Jürgen Klopp intends to fully assess his defensive options before deciding whether Ozan Kabak and Ben Davies will make their Liverpool debuts against Leicester City.
The champions visit King Power Stadium on Saturday lunchtime and must make at least one change at the heart of their backline with Fabinho ruled out due to a muscle issue.
New signings Kabak and Davies are under consideration following a full week of work at the AXA Training Centre - and Klopp was asked whether they are ready to combat the threat of the likes of Jamie Vardy during Friday’s pre-match press conference.
“So, yeah, Jamie is obviously a proper challenge in this league, the way he plays, the way he gets set up by his mates, so that’s a proper job to do,” the boss replied.

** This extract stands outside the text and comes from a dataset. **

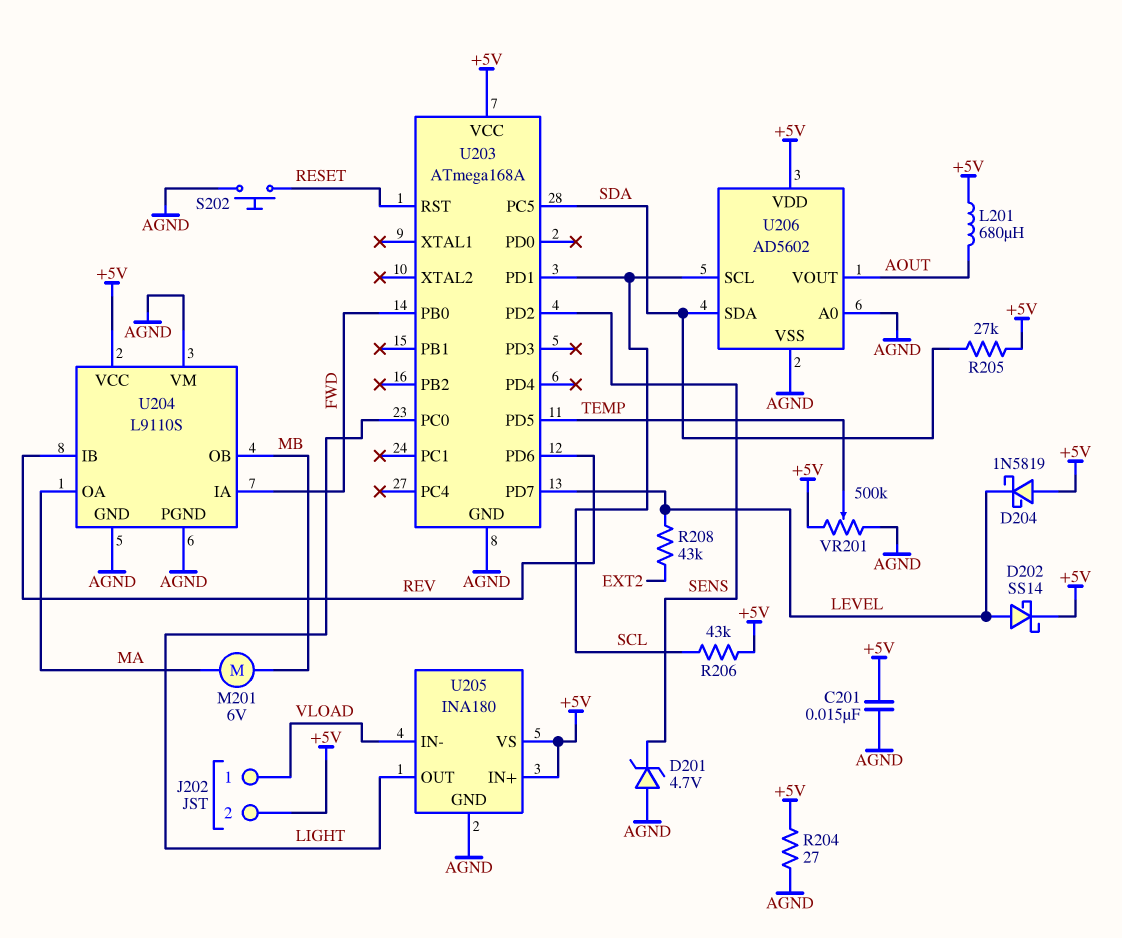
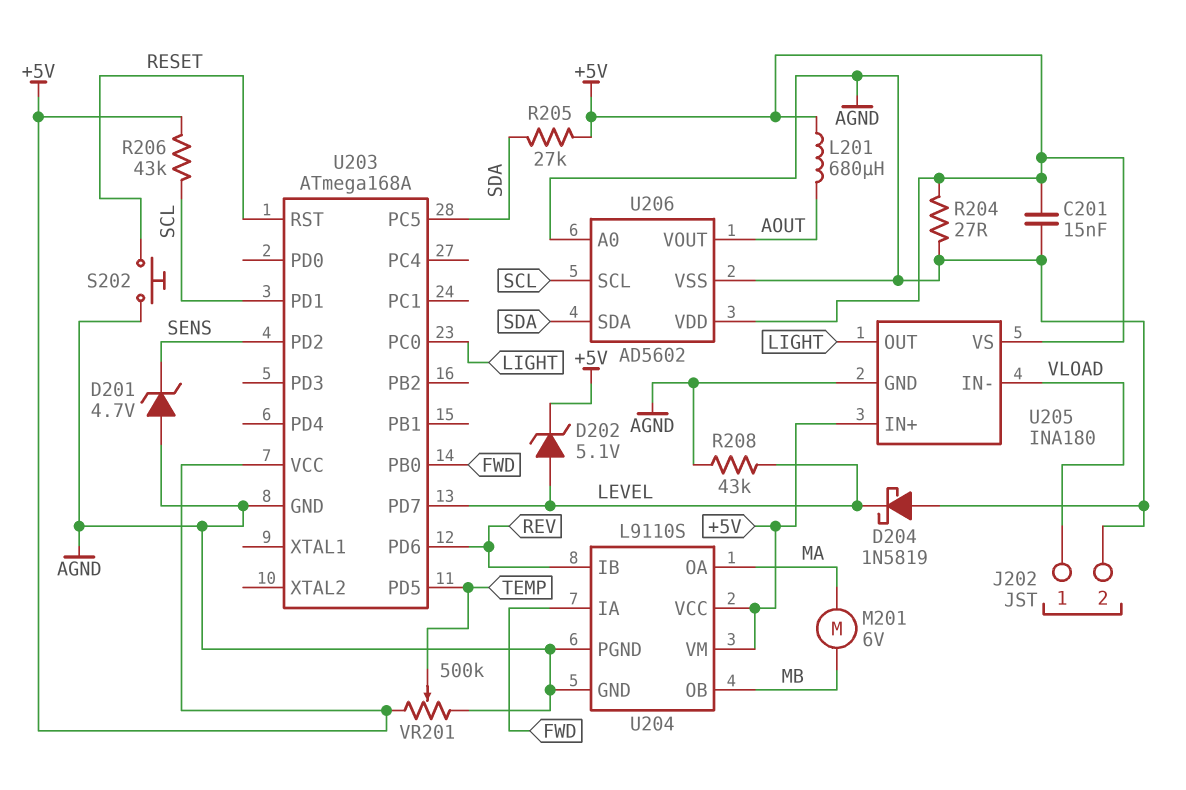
D202: schottky SS14 (A LEVEL, K +5V) -> zener 5.1V (A LEVEL, K +5V)
D204: schottky 1N5819 (A +5V, K LEVEL) -> schottky 1N5819 (A AGND, K LEVEL)
J202 pin 2: +5V -> AGND
R208: 43k (EXT2, LEVEL) -> 43k (AGND, LEVEL)
U204 pin VM: AGND -> +5V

“But you can only do it always with the whole team, that’s how we always try to do it. You have to avoid the passes to him. Jamie is a player, a world-class player for sure, in a specific area of the pitch and with his speed that’s really tricky.
“With the boys, obviously we had now some sessions together where we really could work on this defensive set-up and that’s very, very important. But we have, as well and on top of that, other players available - Nat Phillips did really well, together with Hendo [and] together with Fab.
“We have to find a solution and all of them had the chance this week to show in training who is ready. So, I have to make a decision tomorrow, obviously.”
Klopp was later quizzed on whether the fact games are being played without crowds presently may aid the 20-year-old Kabak’s adjustment to the Premier League.
He said: “He is still young, so probably yes. I was not a good player meanwhile, how we all know, but I enjoyed each single supporter in the stadium, at least from a number like more than 200; if there were only two or three then you really hear each one! But there were a little bit more so I never saw it as pressure if supporters were there, but I know what you mean.
“If you make a mistake or whatever, you hear the whole crowd, the noise, what they are doing. That’s not nice but he is young but experienced as well.
“He played in front of a lot of supporters. He played at Stuttgart, which is a very often sold-out stadium. Schalke, as long as supporters were allowed, is pretty much sold out each home game wherever they are in the table. So he is used to that, but of course it can help.”